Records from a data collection
──────────────────────────────

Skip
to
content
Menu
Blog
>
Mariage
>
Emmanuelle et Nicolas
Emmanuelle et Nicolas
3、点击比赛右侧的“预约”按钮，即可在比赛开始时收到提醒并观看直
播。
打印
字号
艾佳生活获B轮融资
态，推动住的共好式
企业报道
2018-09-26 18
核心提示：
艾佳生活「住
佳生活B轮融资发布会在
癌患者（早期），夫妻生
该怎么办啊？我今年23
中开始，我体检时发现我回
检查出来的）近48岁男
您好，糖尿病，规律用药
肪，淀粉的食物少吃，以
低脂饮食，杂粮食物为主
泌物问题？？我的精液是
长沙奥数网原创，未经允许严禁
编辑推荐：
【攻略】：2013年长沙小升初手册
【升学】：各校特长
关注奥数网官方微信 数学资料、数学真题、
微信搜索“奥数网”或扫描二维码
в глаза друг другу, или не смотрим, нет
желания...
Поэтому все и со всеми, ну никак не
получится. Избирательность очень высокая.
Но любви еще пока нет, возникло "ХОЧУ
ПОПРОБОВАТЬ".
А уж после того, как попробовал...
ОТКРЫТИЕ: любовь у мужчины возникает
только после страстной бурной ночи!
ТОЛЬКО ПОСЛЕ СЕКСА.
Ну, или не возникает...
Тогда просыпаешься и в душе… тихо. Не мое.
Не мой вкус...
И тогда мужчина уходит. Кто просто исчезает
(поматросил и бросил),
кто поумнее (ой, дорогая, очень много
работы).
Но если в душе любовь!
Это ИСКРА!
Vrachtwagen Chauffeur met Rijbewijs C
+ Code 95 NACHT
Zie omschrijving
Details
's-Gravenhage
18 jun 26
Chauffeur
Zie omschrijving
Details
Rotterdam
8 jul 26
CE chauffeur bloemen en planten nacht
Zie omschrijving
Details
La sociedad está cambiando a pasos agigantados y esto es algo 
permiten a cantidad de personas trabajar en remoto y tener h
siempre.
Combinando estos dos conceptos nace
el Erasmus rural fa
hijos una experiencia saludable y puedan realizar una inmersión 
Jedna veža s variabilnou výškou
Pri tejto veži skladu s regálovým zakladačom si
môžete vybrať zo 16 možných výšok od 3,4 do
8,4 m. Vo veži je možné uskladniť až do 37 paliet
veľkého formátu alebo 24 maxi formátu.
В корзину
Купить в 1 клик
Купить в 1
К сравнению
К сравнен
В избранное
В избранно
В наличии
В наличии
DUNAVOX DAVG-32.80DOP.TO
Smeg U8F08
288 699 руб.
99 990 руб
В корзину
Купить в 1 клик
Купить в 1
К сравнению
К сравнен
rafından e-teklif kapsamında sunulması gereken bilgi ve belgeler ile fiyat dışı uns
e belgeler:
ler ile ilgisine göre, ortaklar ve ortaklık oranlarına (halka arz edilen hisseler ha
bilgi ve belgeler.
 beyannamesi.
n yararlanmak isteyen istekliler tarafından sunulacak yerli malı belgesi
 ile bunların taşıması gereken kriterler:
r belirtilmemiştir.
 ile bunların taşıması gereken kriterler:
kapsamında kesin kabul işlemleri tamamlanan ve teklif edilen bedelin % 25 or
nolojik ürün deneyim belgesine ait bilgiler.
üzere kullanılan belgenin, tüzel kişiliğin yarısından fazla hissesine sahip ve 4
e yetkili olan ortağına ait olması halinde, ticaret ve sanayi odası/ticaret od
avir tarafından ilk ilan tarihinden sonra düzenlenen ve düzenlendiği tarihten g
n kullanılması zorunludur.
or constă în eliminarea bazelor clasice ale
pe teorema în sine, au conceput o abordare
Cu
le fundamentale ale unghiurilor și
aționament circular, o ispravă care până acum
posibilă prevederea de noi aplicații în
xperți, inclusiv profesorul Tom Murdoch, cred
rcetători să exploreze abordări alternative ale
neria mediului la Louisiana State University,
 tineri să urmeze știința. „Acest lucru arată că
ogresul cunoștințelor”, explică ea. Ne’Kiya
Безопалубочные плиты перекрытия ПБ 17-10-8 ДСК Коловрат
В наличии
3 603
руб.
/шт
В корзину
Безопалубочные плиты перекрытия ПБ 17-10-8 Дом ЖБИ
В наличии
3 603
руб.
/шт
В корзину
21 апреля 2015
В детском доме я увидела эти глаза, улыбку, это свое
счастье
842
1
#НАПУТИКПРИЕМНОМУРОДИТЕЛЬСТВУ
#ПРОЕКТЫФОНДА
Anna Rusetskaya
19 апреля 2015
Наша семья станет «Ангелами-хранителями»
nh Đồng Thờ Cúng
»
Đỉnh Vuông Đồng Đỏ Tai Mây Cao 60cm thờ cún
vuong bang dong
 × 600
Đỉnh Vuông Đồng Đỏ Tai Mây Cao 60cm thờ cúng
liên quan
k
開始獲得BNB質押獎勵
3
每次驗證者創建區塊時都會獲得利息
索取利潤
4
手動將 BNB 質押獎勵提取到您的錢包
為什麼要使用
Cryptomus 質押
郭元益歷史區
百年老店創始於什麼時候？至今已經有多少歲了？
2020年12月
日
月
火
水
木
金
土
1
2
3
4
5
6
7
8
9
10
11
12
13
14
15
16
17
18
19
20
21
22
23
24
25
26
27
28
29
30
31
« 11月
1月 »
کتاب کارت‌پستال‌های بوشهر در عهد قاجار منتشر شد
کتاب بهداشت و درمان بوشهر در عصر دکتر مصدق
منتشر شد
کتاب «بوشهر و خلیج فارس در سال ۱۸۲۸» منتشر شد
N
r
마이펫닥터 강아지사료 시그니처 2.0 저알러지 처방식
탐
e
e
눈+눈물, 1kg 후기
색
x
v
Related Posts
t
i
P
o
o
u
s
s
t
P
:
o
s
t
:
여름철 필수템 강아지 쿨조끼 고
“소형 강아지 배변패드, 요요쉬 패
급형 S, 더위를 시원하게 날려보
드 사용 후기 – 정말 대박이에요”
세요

──────────────────────────────

◆ **Exercise directions**: Return all of the data above verbatim.

◆ **Task result**:
Skip
to
content
Menu
Blog
>
Mariage
>
Emmanuelle et Nicolas
Emmanuelle et Nicolas
3、点击比赛右侧的“预约”按钮，即可在比赛开始时收到提醒并观看直
播。
打印
字号
艾佳生活获B轮融资
态，推动住的共好式
企业报道
2018-09-26 18
核心提示：
艾佳生活「住
佳生活B轮融资发布会在
癌患者（早期），夫妻生
该怎么办啊？我今年23
中开始，我体检时发现我回
检查出来的）近48岁男
您好，糖尿病，规律用药
肪，淀粉的食物少吃，以
低脂饮食，杂粮食物为主
泌物问题？？我的精液是
长沙奥数网原创，未经允许严禁
编辑推荐：
【攻略】：2013年长沙小升初手册
【升学】：各校特长
关注奥数网官方微信 数学资料、数学真题、
微信搜索“奥数网”或扫描二维码
в глаза друг другу, или не смотрим, нет
желания...
Поэтому все и со всеми, ну никак не
получится. Избирательность очень высокая.
Но любви еще пока нет, возникло "ХОЧУ
ПОПРОБОВАТЬ".
А уж после того, как попробовал...
ОТКРЫТИЕ: любовь у мужчины возникает
только после страстной бурной ночи!
ТОЛЬКО ПОСЛЕ СЕКСА.
Ну, или не возникает...
Тогда просыпаешься и в душе… тихо. Не мое.
Не мой вкус...
И тогда мужчина уходит. Кто просто исчезает
(поматросил и бросил),
кто поумнее (ой, дорогая, очень много
работы).
Но если в душе любовь!
Это ИСКРА!
Vrachtwagen Chauffeur met Rijbewijs C
+ Code 95 NACHT
Zie omschrijving
Details
's-Gravenhage
18 jun 26
Chauffeur
Zie omschrijving
Details
Rotterdam
8 jul 26
CE chauffeur bloemen en planten nacht
Zie omschrijving
Details
La sociedad está cambiando a pasos agigantados y esto es algo 
permiten a cantidad de personas trabajar en remoto y tener h
siempre.
Combinando estos dos conceptos nace
el Erasmus rural fa
hijos una experiencia saludable y puedan realizar una inmersión 
Jedna veža s variabilnou výškou
Pri tejto veži skladu s regálovým zakladačom si
môžete vybrať zo 16 možných výšok od 3,4 do
8,4 m. Vo veži je možné uskladniť až do 37 paliet
veľkého formátu alebo 24 maxi formátu.
В корзину
Купить в 1 клик
Купить в 1
К сравнению
К сравнен
В избранное
В избранно
В наличии
В наличии
DUNAVOX DAVG-32.80DOP.TO
Smeg U8F08
288 699 руб.
99 990 руб
В корзину
Купить в 1 клик
Купить в 1
К сравнению
К сравнен
rafından e-teklif kapsamında sunulması gereken bilgi ve belgeler ile fiyat dışı uns
e belgeler:
ler ile ilgisine göre, ortaklar ve ortaklık oranlarına (halka arz edilen hisseler ha
bilgi ve belgeler.
 beyannamesi.
n yararlanmak isteyen istekliler tarafından sunulacak yerli malı belgesi
 ile bunların taşıması gereken kriterler:
r belirtilmemiştir.
 ile bunların taşıması gereken kriterler:
kapsamında kesin kabul işlemleri tamamlanan ve teklif edilen bedelin % 25 or
nolojik ürün deneyim belgesine ait bilgiler.
üzere kullanılan belgenin, tüzel kişiliğin yarısından fazla hissesine sahip ve 4
e yetkili olan ortağına ait olması halinde, ticaret ve sanayi odası/ticaret od
avir tarafından ilk ilan tarihinden sonra düzenlenen ve düzenlendiği tarihten g
n kullanılması zorunludur.
or constă în eliminarea bazelor clasice ale
pe teorema în sine, au conceput o abordare
Cu
le fundamentale ale unghiurilor și
aționament circular, o ispravă care până acum
posibilă prevederea de noi aplicații în
xperți, inclusiv profesorul Tom Murdoch, cred
rcetători să exploreze abordări alternative ale
neria mediului la Louisiana State University,
 tineri să urmeze știința. „Acest lucru arată că
ogresul cunoștințelor”, explică ea. Ne’Kiya
Безопалубочные плиты перекрытия ПБ 17-10-8 ДСК Коловрат
В наличии
3 603
руб.
/шт
В корзину
Безопалубочные плиты перекрытия ПБ 17-10-8 Дом ЖБИ
В наличии
3 603
руб.
/шт
В корзину
21 апреля 2015
В детском доме я увидела эти глаза, улыбку, это свое
счастье
842
1
#НАПУТИКПРИЕМНОМУРОДИТЕЛЬСТВУ
#ПРОЕКТЫФОНДА
Anna Rusetskaya
19 апреля 2015
Наша семья станет «Ангелами-хранителями»
nh Đồng Thờ Cúng
»
Đỉnh Vuông Đồng Đỏ Tai Mây Cao 60cm thờ cún
vuong bang dong
 × 600
Đỉnh Vuông Đồng Đỏ Tai Mây Cao 60cm thờ cúng
liên quan
k
開始獲得BNB質押獎勵
3
每次驗證者創建區塊時都會獲得利息
索取利潤
4
手動將 BNB 質押獎勵提取到您的錢包
為什麼要使用
Cryptomus 質押
郭元益歷史區
百年老店創始於什麼時候？至今已經有多少歲了？
2020年12月
日
月
火
水
木
金
土
1
2
3
4
5
6
7
8
9
10
11
12
13
14
15
16
17
18
19
20
21
22
23
24
25
26
27
28
29
30
31
« 11月
1月 »
کتاب کارت‌پستال‌های بوشهر در عهد قاجار منتشر شد
کتاب بهداشت و درمان بوشهر در عصر دکتر مصدق
منتشر شد
کتاب «بوشهر و خلیج فارس در سال ۱۸۲۸» منتشر شد
N
r
마이펫닥터 강아지사료 시그니처 2.0 저알러지 처방식
탐
e
e
눈+눈물, 1kg 후기
색
x
v
Related Posts
t
i
P
o
o
u
s
s
t
P
:
o
s
t
:
여름철 필수템 강아지 쿨조끼 고
“소형 강아지 배변패드, 요요쉬 패
급형 S, 더위를 시원하게 날려보
드 사용 후기 – 정말 대박이에요”
세요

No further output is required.